Improvements at Castle Wynd  in Inverness are now complete.
Improvements at Castle Wynd in Inverness are now complete.

Streets leading to Inverness Castle, as well as the city’s museum and art gallery, have undergone a major facelift ahead of next year’s tourist season.

The work has been carried out to provide a more pedestrian-friendly environment leading up to the castle and Inverness Museum and Art Gallery.

Provost Helen Carmichael hailed the completion of the streetscape improvements, saying: “As well as enticing walkers up to the north tower viewpoint, which will reopen next year to welcome back visitors, a lot of work is currently underway on the wider redeveloped of the castle to create a top rate tourist and heritage centre.”

The project, which involved work on Castle Wynd itself as well as the two sets of steps leading to the castle from the River Ness and from Castle Wynd, was funded by the multi-million pound Inverness and Highland City-Region Deal.

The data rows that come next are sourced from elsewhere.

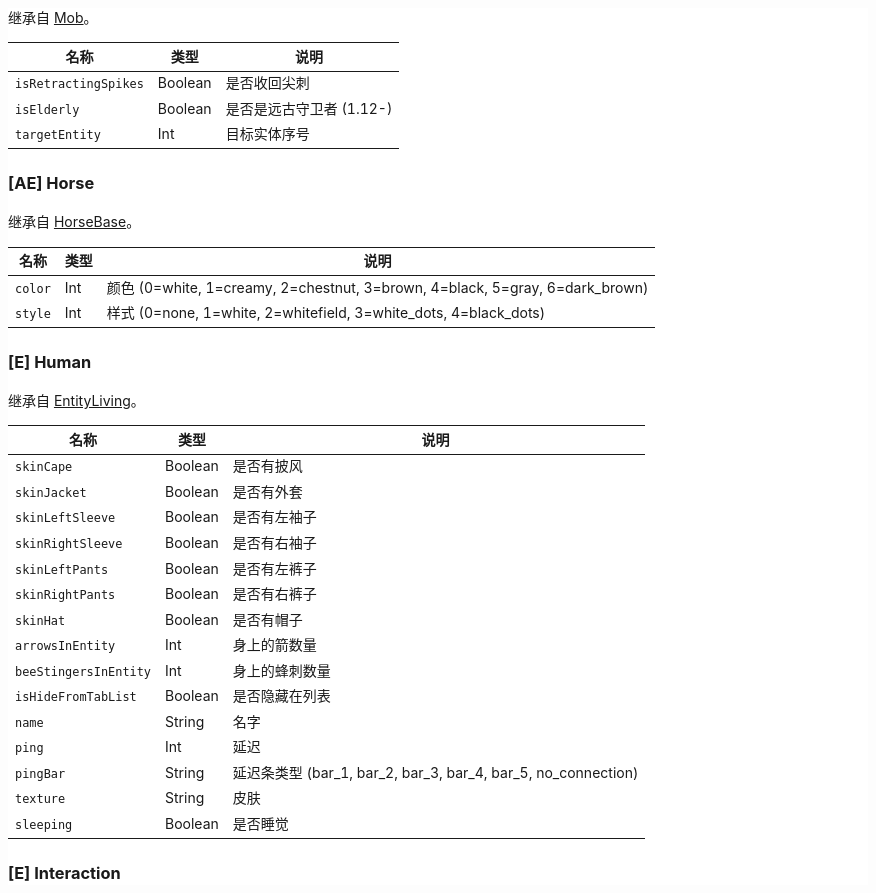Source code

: 继承自 [Mob](/plugin/adyeshach/start/tech/meta#a-mob)。

| 名称                   | 类型      | 说明               |
|----------------------|---------|------------------|
| `isRetractingSpikes` | Boolean | 是否收回尖刺           |
| `isElderly`          | Boolean | 是否是远古守卫者 (1.12-) |
| `targetEntity`       | Int     | 目标实体序号           |

### [AE] Horse

继承自 [HorseBase](/plugin/adyeshach/start/tech/meta#a-horsebase)。

| 名称      | 类型  | 说明                                                                         |
|---------|-----|----------------------------------------------------------------------------|
| `color` | Int | 颜色 (0=white, 1=creamy, 2=chestnut, 3=brown, 4=black, 5=gray, 6=dark_brown) |
| `style` | Int | 样式 (0=none, 1=white, 2=whitefield, 3=white_dots, 4=black_dots)             |

### [E] Human

继承自 [EntityLiving](/plugin/adyeshach/start/tech/meta#a-entityliving)。

| 名称                    | 类型      | 说明                                                       |
|-----------------------|---------|----------------------------------------------------------|
| `skinCape`            | Boolean | 是否有披风                                                    |
| `skinJacket`          | Boolean | 是否有外套                                                    |
| `skinLeftSleeve`      | Boolean | 是否有左袖子                                                   |
| `skinRightSleeve`     | Boolean | 是否有右袖子                                                   |
| `skinLeftPants`       | Boolean | 是否有左裤子                                                   |
| `skinRightPants`      | Boolean | 是否有右裤子                                                   |
| `skinHat`             | Boolean | 是否有帽子                                                    |
| `arrowsInEntity`      | Int     | 身上的箭数量                                                   |
| `beeStingersInEntity` | Int     | 身上的蜂刺数量                                                  |
| `isHideFromTabList`   | Boolean | 是否隐藏在列表                                                  |
| `name`                | String  | 名字                                                       |
| `ping`                | Int     | 延迟                                                       |
| `pingBar`             | String  | 延迟条类型 (bar_1, bar_2, bar_3, bar_4, bar_5, no_connection) |
| `texture`             | String  | 皮肤                                                       |
| `sleeping`            | Boolean | 是否睡觉                                                     |

### [E] Interaction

Works have included the partial reconstruction of the existing road using natural stone sett paving, Caithness flag stone and granite kerbing.

The steps to the castle have been replaced with granite steps on one side and a ramp on the other to make this area more accessible.

And the castle steps down to Castle Road have had new granite units installed, while landing areas have been paved with Caithness flagstone and new handrails have also been installed.

Mrs Carmichael said: “What an improvement to see the new pedestrian friendly access in place.

“Making access more attractive and more user friendly is an important step in encouraging visitors and people who live and work in the city to spend time in this central area and enjoy the terrific views over the city and beyond.”

The Region Deal is a joint initiative supported by up to £315 million investment from the UK and Scottish governments, Highland Council, HIE and University of the Highland and Islands, aimed at stimulating sustainable regional economic growth.

The work was carried out by contractors Wills Bros Civil Engineering Ltd.